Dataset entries
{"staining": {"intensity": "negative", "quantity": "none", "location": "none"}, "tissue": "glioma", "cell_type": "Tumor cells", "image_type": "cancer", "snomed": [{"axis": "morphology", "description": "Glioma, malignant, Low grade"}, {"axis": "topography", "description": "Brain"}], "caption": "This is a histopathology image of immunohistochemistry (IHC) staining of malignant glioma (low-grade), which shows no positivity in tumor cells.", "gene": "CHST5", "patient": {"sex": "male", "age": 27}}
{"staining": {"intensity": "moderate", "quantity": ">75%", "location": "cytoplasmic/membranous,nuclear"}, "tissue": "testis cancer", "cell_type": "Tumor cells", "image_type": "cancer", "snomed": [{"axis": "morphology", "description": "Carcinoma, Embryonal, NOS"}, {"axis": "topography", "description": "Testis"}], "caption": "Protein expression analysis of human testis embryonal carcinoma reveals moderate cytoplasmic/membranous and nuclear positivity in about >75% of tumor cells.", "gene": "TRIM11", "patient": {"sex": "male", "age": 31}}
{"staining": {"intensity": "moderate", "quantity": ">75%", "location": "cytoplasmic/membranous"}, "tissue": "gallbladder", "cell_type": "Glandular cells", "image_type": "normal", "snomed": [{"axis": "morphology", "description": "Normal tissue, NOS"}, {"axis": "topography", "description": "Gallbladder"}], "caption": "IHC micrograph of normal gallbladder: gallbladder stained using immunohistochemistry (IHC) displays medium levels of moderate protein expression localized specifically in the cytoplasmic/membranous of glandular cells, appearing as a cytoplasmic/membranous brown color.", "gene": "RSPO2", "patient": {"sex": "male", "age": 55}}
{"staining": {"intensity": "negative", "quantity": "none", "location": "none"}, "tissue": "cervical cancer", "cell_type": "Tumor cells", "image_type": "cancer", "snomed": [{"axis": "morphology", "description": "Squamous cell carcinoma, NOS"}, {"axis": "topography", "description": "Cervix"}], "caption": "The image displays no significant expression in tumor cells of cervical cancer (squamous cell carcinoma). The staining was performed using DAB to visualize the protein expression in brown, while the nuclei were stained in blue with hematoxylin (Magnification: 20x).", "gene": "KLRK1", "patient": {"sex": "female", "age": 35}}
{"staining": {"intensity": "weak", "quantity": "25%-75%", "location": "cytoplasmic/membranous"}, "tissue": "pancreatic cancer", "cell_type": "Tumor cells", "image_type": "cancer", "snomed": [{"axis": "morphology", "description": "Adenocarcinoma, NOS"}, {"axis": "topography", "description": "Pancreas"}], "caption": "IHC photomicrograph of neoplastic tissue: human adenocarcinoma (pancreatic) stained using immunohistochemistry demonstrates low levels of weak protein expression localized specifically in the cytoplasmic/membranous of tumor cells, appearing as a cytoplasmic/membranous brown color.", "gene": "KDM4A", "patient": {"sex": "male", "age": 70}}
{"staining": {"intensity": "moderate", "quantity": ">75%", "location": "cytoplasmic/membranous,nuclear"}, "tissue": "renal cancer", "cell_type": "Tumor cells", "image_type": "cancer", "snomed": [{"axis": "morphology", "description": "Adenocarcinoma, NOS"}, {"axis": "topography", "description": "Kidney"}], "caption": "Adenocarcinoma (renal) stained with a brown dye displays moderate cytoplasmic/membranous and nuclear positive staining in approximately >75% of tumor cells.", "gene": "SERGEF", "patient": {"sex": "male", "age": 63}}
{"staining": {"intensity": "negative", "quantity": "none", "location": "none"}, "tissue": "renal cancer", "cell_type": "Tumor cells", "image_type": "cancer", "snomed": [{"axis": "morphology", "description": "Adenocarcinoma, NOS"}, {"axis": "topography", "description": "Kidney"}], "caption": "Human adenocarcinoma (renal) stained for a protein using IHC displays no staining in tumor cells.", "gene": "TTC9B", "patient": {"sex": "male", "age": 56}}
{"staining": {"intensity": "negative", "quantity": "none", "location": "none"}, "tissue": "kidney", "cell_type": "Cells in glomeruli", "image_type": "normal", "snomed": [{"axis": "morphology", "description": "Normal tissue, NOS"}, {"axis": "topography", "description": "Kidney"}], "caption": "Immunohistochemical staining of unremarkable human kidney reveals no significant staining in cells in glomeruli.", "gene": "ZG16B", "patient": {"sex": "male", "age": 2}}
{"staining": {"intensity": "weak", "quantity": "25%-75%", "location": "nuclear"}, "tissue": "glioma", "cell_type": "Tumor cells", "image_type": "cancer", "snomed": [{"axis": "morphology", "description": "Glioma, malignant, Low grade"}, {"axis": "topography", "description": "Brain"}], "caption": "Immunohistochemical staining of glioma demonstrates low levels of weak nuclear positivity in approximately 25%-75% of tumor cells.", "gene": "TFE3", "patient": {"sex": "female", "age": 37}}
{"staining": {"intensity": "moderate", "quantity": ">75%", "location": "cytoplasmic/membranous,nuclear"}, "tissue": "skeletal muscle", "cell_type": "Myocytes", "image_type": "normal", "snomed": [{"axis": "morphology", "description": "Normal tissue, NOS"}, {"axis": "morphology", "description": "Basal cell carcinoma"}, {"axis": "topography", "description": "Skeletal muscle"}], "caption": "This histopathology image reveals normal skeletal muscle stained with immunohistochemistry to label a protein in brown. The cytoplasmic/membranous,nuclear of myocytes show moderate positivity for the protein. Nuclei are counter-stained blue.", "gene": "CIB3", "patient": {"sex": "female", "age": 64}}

Aim of the exercise – Wherever "renal" occurs in the records above, copy the line it sits in.

Exercise solution –
{"staining": {"intensity": "moderate", "quantity": ">75%", "location": "cytoplasmic/membranous,nuclear"}, "tissue": "renal cancer", "cell_type": "Tumor cells", "image_type": "cancer", "snomed": [{"axis": "morphology", "description": "Adenocarcinoma, NOS"}, {"axis": "topography", "description": "Kidney"}], "caption": "Adenocarcinoma (renal) stained with a brown dye displays moderate cytoplasmic/membranous and nuclear positive staining in approximately >75% of tumor cells.", "gene": "SERGEF", "patient": {"sex": "male", "age": 63}}
{"staining": {"intensity": "negative", "quantity": "none", "location": "none"}, "tissue": "renal cancer", "cell_type": "Tumor cells", "image_type": "cancer", "snomed": [{"axis": "morphology", "description": "Adenocarcinoma, NOS"}, {"axis": "topography", "description": "Kidney"}], "caption": "Human adenocarcinoma (renal) stained for a protein using IHC displays no staining in tumor cells.", "gene": "TTC9B", "patient": {"sex": "male", "age": 56}}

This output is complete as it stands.